We are running 64bit Centos on a Dell PowerEdge 2850 with the on board network cards disabled.

By: Mark Spencer (markster) 2005-11-02 22:52:17.000-0600

If this is time critical, I suggest you use Digium technical support, not the Asterisk bug tracker.  Also, as I suggested, please do *not* load the MySQL CDR module and see if the problem persists.

By: Jennifer Hales (jennifer hales) 2005-11-06 17:26:12.000-0600

I loaded asterisk without the cdr_addon_mysql on 5-11-2005.  On 6-11-2005 at around 3:00pm our problem occured again, however I was unable to capture the information on this occasion. I will do so when it happens again.

By: Jennifer Hales (jennifer hales) 2005-11-08 17:24:42.000-0600

Things went wrong again last night and this morning. The guy who was here last night caputured things at the beginning, in the middle and at the end. These files are 081output to 083.  I only captured the end result this morning.  I hope this is all helps.

By: Paul Hales (paulh) 2005-11-19 05:19:50.000-0600

We spoke to Digium technicial support this morning - with some we can close this bug soon.
The time difference means that we only have a short time each day to contact Digium technical support, but that's life.

By: Matthew Fredrickson (mattf) 2005-12-19 06:32:22.000-0600

Should be through support

By: Jennifer Hales (jennifer hales) 2005-12-19 20:16:52.000-0600

This problem has not been resolved as of yet.  We have implemented a work around that allows us to function in a production environment.  We did this by changing agentcallback login to addqueuemember login, however this condition is still reproducible.

By: dalabera (dalabera) 2005-12-20 08:21:37.000-0600

We have experienced the same problem.

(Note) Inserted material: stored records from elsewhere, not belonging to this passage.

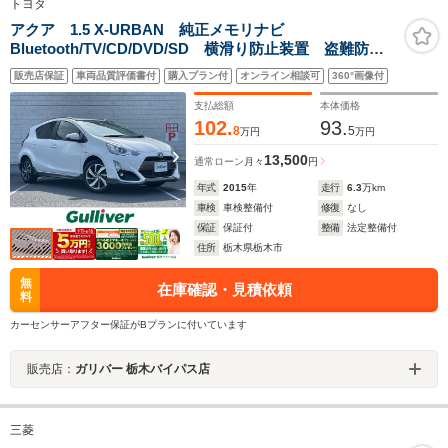
トヨタ
アクア 1.5 X-URBAN 純正メモリナビ
Bluetooth/TV/CD/DVD/SD 横滑り防止装置 盗難防止
装置 LEDヘッドライト フォグランプ ブラック合皮/
販売店保証
車両品質評価書付
購入プラン付
オンライン相談可
360°画像付
シルバーファブリックコンビシート アームレスト(運転
席) オートエアコン
支払総額
本体価格
102.
93.
8
5
万円
万円
13,500
通常ローン
月々
円
年式
2015
年
走行
6.3
万km
車検
車検整備付
修復
なし
保証
保証付
整備
法定整備付
住所
栃木県栃木市
無
在庫確認・見積依頼
料
カーセンサーアフター保証がBプランに付いています
販売店：
ガリバー 栃木バイパス店
三菱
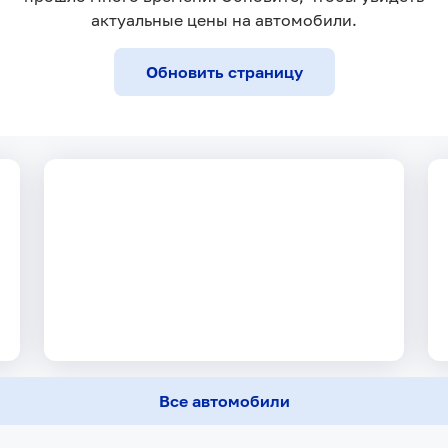
актуальные цены на автомобили.
Первый взнос
Trade-In как
от 0%
первый взнос
Обновить страницу
Все автомобили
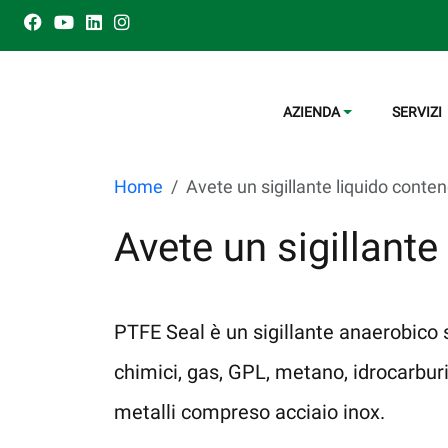
AZIENDA
SERVIZI
Home
Avete un sigillante liquido cont
Avete un sigillant
PTFE Seal è un sigillante anaerobico 
chimici, gas, GPL, metano, idrocarburi,
metalli compreso acciaio inox.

Since upgrading to 1.2.x we seen to aliviate the issue. We are using an old t400p quadspan digium card with phones connected to a channel bank.
What I seen when the T1 get a lot of calls and the agents start hanging and picking calls to fast a deadlock occurs and after that you start receiving the annoying message.
We did contact Digium Support, however they couldn't find the cause of the problem and I wasn't to reproduce it. By the time the problem ocurred their office where close.
Good Luck

By: Matthew Fredrickson (mattf) 2005-12-27 07:35:15.000-0600

dalabera: Can you provide a better backtrace on the matter?  If not, there is not anything we can really do about it right now.  Every backtrace from Jennifer Hales' system has threads with corrupted stacks, rendering them essentially useless for the purpose of debugging this problem.

By: Jennifer Hales (jennifer hales) 2006-01-03 15:29:17.000-0600

Re: Mattf's comment about threads with corrupted stacks.  Does this mean there are problems or instabilities with my system?  Is this rectifiable? So I can send you uncorrupted back traces.

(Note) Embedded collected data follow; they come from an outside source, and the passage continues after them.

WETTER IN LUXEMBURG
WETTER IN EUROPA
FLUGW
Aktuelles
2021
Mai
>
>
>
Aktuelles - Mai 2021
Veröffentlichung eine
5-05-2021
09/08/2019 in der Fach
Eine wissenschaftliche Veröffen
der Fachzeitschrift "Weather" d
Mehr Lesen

By: Matthew Fredrickson (mattf) 2006-01-04 07:37:20.000-0600

It appears that whatever is causing your problem is also causing the stack corruption.  It appears that there isn't really one way to reproduce the one without having the other.

By: Ian Sherman (stitchtech) 2006-01-17 02:55:19.000-0600

This is possibly related to http://bugs.digium.com/view.php?id=6196.  We were having the same symptoms as above occuring once or twice a day i.e. deadlocked zap channels from the queue app.  We removed the "weight" option from queues.conf and are hoping this solves things.  Will report back at the end of the week as to status.

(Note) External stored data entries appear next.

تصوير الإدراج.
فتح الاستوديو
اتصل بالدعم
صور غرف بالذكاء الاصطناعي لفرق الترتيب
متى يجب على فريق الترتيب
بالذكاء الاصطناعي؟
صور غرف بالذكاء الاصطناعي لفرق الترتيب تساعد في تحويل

By: Ian Sherman (stitchtech) 2006-01-26 01:36:12.000-0600

I can confirm that removing the weight option has fixed the problem.

By: Matthew Fredrickson (mattf) 2006-04-21 13:10:42

This bugnote is not doing anything productive.  If you have a specific problem in regards to chan_agent with lock ups, open a new bug with your problem, and it will be handled on an individual basis.